=== EXERCISE INPUTS ===

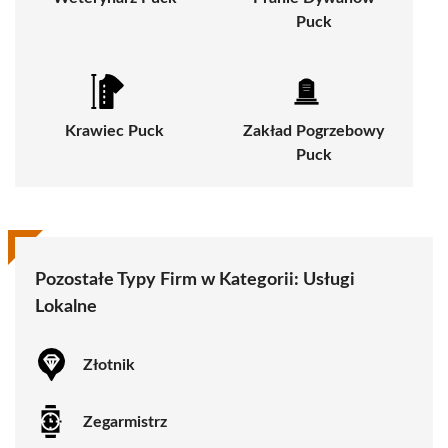
Puck
Krawiec Puck
Zakład Pogrzebowy
Puck
Pozostałe Typy Firm w Kategorii:
Usługi
Lokalne
Złotnik
Zegarmistrz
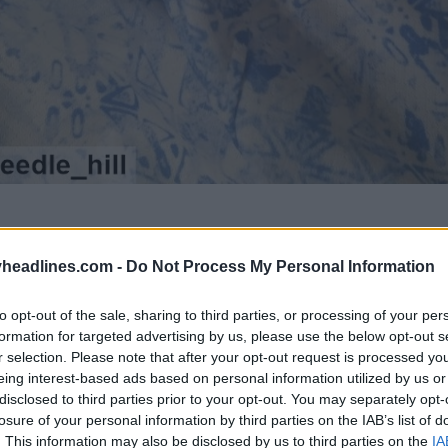
headlines.com -
Do Not Process My Personal Information
to opt-out of the sale, sharing to third parties, or processing of your per
formation for targeted advertising by us, please use the below opt-out s
r selection. Please note that after your opt-out request is processed y
eing interest-based ads based on personal information utilized by us or
disclosed to third parties prior to your opt-out. You may separately opt-
losure of your personal information by third parties on the IAB’s list of
. This information may also be disclosed by us to third parties on the
IA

===

- [THE TASK]: In the copy, include every record exactly and no pictures.

- [ANSWER TO THIS TASK]:
Puck
Krawiec Puck
Zakład Pogrzebowy
Puck
Pozostałe Typy Firm w Kategorii:
Usługi
Lokalne
Złotnik
Zegarmistrz
headlines.com -
Do Not Process My Personal Information
to opt-out of the sale, sharing to third parties, or processing of your per
formation for targeted advertising by us, please use the below opt-out s
r selection. Please note that after your opt-out request is processed y
eing interest-based ads based on personal information utilized by us or
disclosed to third parties prior to your opt-out. You may separately opt-
losure of your personal information by third parties on the IAB’s list of
. This information may also be disclosed by us to third parties on the
IA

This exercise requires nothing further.